Fora do Irão, grupos fundamentalistas estão pressionando outros governos a seguir os modelos iranianos e sauditas e alguns regimes parecem dispostos a fazer concessões a eles no interesse de desanuviar tensões políticas. Entretanto, enquanto muitas feministas do Oriente Médio denunciaram as políticas do governo iraniano, não é raro encontrar mulheres que apoiem as reivindicações dos fundamentalistas e adotem voluntariamente o comportamento que elas reivindicam. Para muitas mulheres do Oriente Médio, a igualdade com os homens e a liberdade pessoal não parecem ser objetivos significativos. Na mente de muitas mulheres, a igualdade e a liberdade tornaram-se associadas a aspectos indesejáveis da ocidentalização – ter de realizar trabalhos a tempo inteiro tanto no local de trabalho como em casa, a desintegração da família, o declínio da moralidade e, em última análise, a ruptura social. Muitos vêem na libertação das mulheres uma conspiração ocidental para minar a cultura nativa, de modo a facilitar a penetração política e económica ocidental nas sociedades do Médio Oriente. Em contraste, os princípios da lei islâmica promovidos pelos fundamentalistas parecem oferecer estabilidade, segurança e uma forma de preservar a identidade e integridade culturais.

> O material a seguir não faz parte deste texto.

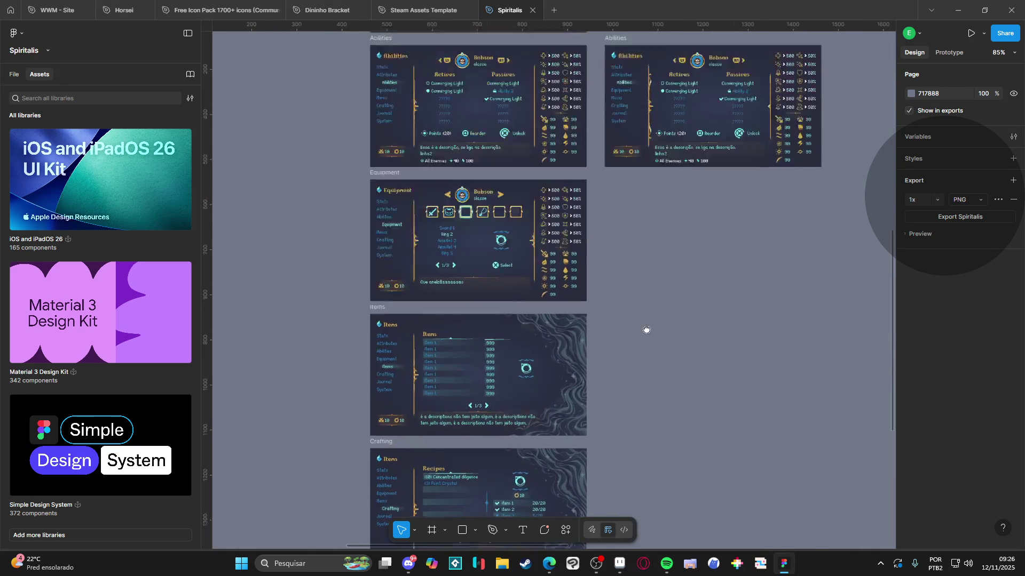
left_click(550, 241)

O estatuto legal das mulheres no Médio Oriente é actualmente instável e problemático. É evidente que qualquer progresso feito na área dos direitos da mulher não é irreversível. A situação anterior, em que uma elite política ocidentalizada impunha reformas legais a sociedades que ainda eram em grande parte muito tradicionais, pode agora ser invertida. Na esteira do exemplo iraniano, alguns governos do Oriente Médio estão buscando reatribuir um status legal inferior ao das mulheres, numa época em que um segmento cada vez maior de suas sociedades tem sido influenciado pelo movimento de libertação das mulheres no Ocidente. Nestas circunstâncias, parece certo que o estatuto legal das mulheres no Médio Oriente continuará a ser uma questão muito contestada.